Environ 30 % de la population adulte et 1 à 2 % des enfants et adolescents, sont en dépassement pour le seuil retenu comme générateur d’anxiété (correspondant pour un adulte à l’apport en caféine d’environ 6 expressos) ;

  • 11 % des 3 à 10 ans et 7 % des 11 à 14 ans dépassent le seuil de développement d’une tolérance à la caféine et du déclenchement de symptômes de sevrage (correspondant pour un enfant de 35 kg à une consommation de moins d’une demie canette standard de boissons dites énergisantes ou d’une canette de soda au cola) ;
  • et près de 7 % de la population adulte excède le seuil au-delà duquel une toxicité chronique plus générale est suspectée (santé osseuse et cardiovasculaire, cancer, fertilité masculine,…).

Consommation de BDE au cours de l’activité physique

Les BDE sont utilisées par certains sujets qui recherchent à améliorer leurs performances physiques. En France, 41 % des consommateurs de BDE déclarent consommer ces boissons avant, pendant, ou après une activité sportive. Si les BDE peuvent améliorer les performances de longue durée chez certains sujets, lorsqu’elles sont consommées suffisamment tôt avant l’exercice (sans que cela ne puisse être généralisé), les BDE n’ont aucun intérêt nutritionnel. En effet, contrairement aux boissons de l’effort, parfois appelées « boissons énergétiques », dont la composition nutritionnelle est adaptée à la pratique d’activité physique, les BDE ne permettent pas de préserver l’équilibre hydroélectrolytique. Au contraire, la caféine des BDE par ses effets diurétiques majore les pertes hydroélectrolytiques.

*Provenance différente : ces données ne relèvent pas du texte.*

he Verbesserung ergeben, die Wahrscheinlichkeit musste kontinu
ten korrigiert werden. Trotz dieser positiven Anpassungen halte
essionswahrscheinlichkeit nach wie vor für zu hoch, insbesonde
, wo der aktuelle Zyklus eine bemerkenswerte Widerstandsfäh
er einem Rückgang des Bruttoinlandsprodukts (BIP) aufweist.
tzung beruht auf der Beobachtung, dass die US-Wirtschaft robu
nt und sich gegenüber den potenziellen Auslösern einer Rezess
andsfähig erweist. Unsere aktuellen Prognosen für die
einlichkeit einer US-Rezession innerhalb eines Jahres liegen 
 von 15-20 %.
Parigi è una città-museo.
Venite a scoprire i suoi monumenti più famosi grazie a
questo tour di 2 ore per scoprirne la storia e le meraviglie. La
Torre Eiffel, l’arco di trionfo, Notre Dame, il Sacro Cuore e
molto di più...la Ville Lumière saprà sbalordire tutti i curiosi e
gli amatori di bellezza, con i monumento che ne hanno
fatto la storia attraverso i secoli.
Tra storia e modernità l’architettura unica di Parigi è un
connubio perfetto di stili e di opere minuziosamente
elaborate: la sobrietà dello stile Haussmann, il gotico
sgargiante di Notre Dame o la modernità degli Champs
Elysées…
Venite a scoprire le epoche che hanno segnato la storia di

Cette déshydratation est aggravée par le caractère hyperosmolaire de la plupart des BDE. De plus, la caféine altère les processus de thermorégulation lorsque l’exercice physique est pratiqué à la chaleur, induisant une augmentation de la température corporelle, et par conséquent un risque accru d’accident à la chaleur.

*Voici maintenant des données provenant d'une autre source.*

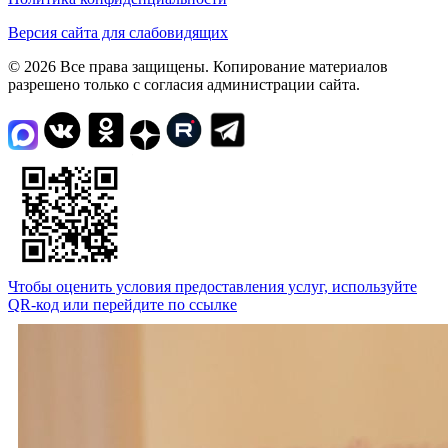
Версия сайта для слабовидящих
© 2026 Все права защищены. Копирование материалов
разрешено только с согласия администрации сайта.
Чтобы оценить условия предоставления услуг, используйте
QR-код или перейдите по ссылке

La consommation de BDE dans un cadre festif est propice au cumul de plusieurs facteurs de risque, notamment la co-consommation d’alcool, l’exercice physique (par exemple lié à la danse) et la chaleur.

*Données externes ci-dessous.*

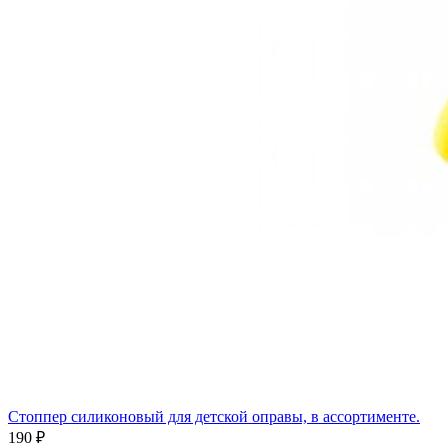
Стоппер силиконовый для детской оправы, в ассортименте.
190 ₽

Conclusions sur les effets recherchés et les risques de la consommation de BDE dans le cadre sportif

  • Les BDE sont utilisées par certains sujets pour l’amélioration des performances physiques.
  • Les BDE ne semblent pas améliorer les performances d’exercices très intenses et de courte durée (exercices anaérobies et de force-puissance musculaire).
  • Si les BDE peuvent améliorer les performances de longue durée chez certains sujets, l’extrapolation de cette conclusion à la population générale est difficile car il existe une variabilité élevée des réponses observées. C’est très probablement la caféine qui explique les effets sur les performances en endurance et la sensibilité individuelle variable à la caféine qui explique la grande v0ariabilité interindividuelle des effets des BDE.
  • Contrairement aux boissons de l’effort, dont la composition nutritionnelle est adaptée à la pratique d’activité physique, les BDE n’ont aucun intérêt nutritionnel chez l’Homme en situation d’exercice et ne permettent pas l’équilibre hydroélectrolytique.
  • Au contraire, la caféine des BDE par ses effets diurétiques, peut majorer les pertes hydroélectrolytiques.
  • L’hyperosmolarité de certaines de ces boissons est un facteur aggravant de déshydratation.
  • De plus, la caféine altère les processus de thermorégulation lorsque l’exercice physique est pratiqué à la chaleur, induisant un stockage thermique par augmentation probable de la production endogène de chaleur. Cette dérive de la température corporelle constitue un facteur de risque d’accident à la chaleur.
  • Parmi les risques sanitaires de consommation de BDE dans le cadre sportif, on retrouve les effets indésirables connus de la caféine.

CONCLUSION ANSES

Eviter la consommation de boissons dites énergisantes lors d’un exercice physique :

  • qui constitue un facteur de risque cardiaque chez les personnes prédisposées ;
  • au cours duquel il est nécessaire de préserver un équilibre hydroélectrolytique, perturbé par les effets diurétiques et l’hyperosmolarité des boissons dites énergisantes ;
  • la caféine entraînant une augmentation de la température corporelle, et par conséquent un risque accru d’accident à la chaleur.